Le casting est tout simplement remarquable. Alex Lutz confirme une fois de plus son intelligence de jeu, tout en retenue et en ambiguïté. À ses côtés, les présences des Drucker apportent une texture singulière, presque décalée, qui enrichit encore le film.

Mais celle qui crève littéralement l’écran, c’est Louise Chevillotte. Sa justesse est sidérante. Elle ne joue pas, elle est. Chaque regard, chaque silence, chaque micro-frémissement donne au personnage une profondeur rare. Une révélation, au sens plein du terme.

Et puis il y a la surprise, l’évidence presque, Arcadi Radeff. Sa performance est d’une intensité peu commune, à la fois précise et imprévisible. Il impose une présence qui marque durablement, sans jamais voler le film, un équilibre délicat qu’il maîtrise parfaitement.

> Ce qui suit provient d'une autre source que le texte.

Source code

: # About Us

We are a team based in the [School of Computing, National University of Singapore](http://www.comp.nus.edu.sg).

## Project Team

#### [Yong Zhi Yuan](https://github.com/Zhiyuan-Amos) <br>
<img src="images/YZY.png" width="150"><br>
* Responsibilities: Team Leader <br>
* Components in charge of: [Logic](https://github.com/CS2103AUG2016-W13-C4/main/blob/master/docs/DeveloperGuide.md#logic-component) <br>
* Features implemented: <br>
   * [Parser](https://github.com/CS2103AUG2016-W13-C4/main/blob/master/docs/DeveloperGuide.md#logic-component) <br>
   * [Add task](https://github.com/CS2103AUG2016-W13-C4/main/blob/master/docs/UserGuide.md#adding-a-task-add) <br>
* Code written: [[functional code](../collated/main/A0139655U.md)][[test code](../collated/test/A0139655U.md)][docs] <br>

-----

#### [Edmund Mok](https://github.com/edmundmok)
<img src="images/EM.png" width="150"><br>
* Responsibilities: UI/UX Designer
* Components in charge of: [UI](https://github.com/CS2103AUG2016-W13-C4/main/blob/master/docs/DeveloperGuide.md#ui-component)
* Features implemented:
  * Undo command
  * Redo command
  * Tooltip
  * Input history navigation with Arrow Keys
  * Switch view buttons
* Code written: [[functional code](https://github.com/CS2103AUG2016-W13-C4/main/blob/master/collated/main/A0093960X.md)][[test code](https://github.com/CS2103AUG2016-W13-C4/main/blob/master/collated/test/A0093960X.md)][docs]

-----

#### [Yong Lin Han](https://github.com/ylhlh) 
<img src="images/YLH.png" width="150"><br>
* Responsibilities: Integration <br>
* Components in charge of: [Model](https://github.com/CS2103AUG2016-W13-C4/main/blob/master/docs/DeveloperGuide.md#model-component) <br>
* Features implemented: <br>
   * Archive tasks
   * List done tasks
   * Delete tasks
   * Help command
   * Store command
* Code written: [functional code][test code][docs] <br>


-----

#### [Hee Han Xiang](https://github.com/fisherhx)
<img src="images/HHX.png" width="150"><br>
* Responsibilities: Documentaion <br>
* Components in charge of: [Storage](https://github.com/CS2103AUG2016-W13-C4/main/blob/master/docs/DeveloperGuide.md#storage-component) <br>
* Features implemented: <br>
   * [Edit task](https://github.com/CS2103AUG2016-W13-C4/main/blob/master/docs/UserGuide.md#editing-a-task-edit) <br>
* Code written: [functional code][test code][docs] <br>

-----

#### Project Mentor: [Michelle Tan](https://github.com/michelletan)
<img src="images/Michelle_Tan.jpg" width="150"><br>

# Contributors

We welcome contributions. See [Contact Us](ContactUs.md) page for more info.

L’ambiance générale est une réussite totale. Le film installe une atmosphère feutrée, presque étouffante, où les apparences règnent en maîtres. On y parle d’argent, de reconnaissance, de légitimité, mais aussi de honte, celle d’être provincial dans un monde parisien codifié, de paternité, d’identité, d’homosexualité, de tout ce qui se joue en creux derrière les discours officiels. C’est là que le film touche juste : dans ces zones grises, humaines, jamais caricaturales.

La présence d’Alain Chamfort, en guest, apporte une touche inattendue, presque fragile, qui s’intègre parfaitement à l’ensemble. Une apparition brève mais profondément juste, à l’image du film.

Ce qui est remarquable, c’est la maîtrise. Les dialogues sont précis, ciselés, jamais démonstratifs. La mise en scène ne cherche pas à briller mais à servir, et c’est précisément ce qui la rend brillante. Tout est tenu, pensé, incarné.

Le Tableau volé n’est pas seulement un bon film. C’est une œuvre fine, intelligente, qui regarde sans complaisance un monde où tout se négocie, même la vérité. Une réussite majeure du cinéma français, de celles qui laissent une trace, parce qu’elles parlent autant de l’art que de nous.